本文章由计算机程序翻译，如有差异，请以英文原文为准。

求助全文

约1分钟内获得全文求助全文

来源期刊

Automated Software Engineering 工程技术-计算机：软件工程

CiteScore

4.80

自引率

11.80%

发文量

审稿时长

>12 weeks

期刊介绍： This journal details research, tutorial papers, survey and accounts of significant industrial experience in the foundations, techniques, tools and applications of automated software engineering technology. This includes the study of techniques for constructing, understanding, adapting, and modeling software artifacts and processes.

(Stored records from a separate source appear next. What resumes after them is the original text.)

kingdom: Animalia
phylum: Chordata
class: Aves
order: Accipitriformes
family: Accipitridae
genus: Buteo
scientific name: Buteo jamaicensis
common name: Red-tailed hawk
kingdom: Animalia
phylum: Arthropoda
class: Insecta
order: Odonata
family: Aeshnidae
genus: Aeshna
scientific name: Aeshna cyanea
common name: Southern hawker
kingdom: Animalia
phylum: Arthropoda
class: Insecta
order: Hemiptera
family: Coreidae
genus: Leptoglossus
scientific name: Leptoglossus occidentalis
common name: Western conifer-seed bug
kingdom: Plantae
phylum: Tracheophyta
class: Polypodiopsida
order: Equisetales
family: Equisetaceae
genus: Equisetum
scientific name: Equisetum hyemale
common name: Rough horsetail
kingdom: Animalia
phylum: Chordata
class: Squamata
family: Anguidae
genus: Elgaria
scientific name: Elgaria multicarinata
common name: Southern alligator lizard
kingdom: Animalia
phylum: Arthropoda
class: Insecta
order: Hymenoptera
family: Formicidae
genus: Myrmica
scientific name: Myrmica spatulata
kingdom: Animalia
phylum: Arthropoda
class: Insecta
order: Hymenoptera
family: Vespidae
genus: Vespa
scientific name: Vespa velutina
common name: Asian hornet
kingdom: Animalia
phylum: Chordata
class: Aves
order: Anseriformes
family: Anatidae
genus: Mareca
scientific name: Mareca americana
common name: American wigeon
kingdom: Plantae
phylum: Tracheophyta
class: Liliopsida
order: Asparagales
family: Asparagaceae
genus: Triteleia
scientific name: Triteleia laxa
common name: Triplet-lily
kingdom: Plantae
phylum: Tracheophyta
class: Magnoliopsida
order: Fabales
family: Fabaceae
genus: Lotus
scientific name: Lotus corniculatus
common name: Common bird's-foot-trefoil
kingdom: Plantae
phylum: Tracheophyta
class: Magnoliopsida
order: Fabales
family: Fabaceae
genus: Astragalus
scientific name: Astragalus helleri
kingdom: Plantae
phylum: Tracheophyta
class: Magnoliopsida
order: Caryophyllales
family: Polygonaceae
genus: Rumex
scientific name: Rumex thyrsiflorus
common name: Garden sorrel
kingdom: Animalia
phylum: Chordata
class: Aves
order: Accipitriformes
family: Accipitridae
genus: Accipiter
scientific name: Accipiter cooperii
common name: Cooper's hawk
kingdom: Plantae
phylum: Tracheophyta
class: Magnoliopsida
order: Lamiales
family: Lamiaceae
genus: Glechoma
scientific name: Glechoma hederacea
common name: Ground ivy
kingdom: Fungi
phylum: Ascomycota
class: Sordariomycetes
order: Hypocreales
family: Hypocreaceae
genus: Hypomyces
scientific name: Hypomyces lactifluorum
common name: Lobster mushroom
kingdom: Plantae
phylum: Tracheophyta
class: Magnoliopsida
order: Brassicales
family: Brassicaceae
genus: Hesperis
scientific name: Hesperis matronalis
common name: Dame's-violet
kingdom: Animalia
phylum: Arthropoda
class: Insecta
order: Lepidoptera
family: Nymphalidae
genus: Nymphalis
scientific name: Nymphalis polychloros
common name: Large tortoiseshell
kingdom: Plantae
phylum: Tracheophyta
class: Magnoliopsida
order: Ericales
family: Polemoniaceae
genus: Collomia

Coverage in Automated Software Engineering examines both automatic systems and collaborative systems as well as computational models of human software engineering activities. In addition, it presents knowledge representations and artificial intelligence techniques applicable to automated software engineering, and formal techniques that support or provide theoretical foundations. The journal also includes reviews of books, software, conferences and workshops.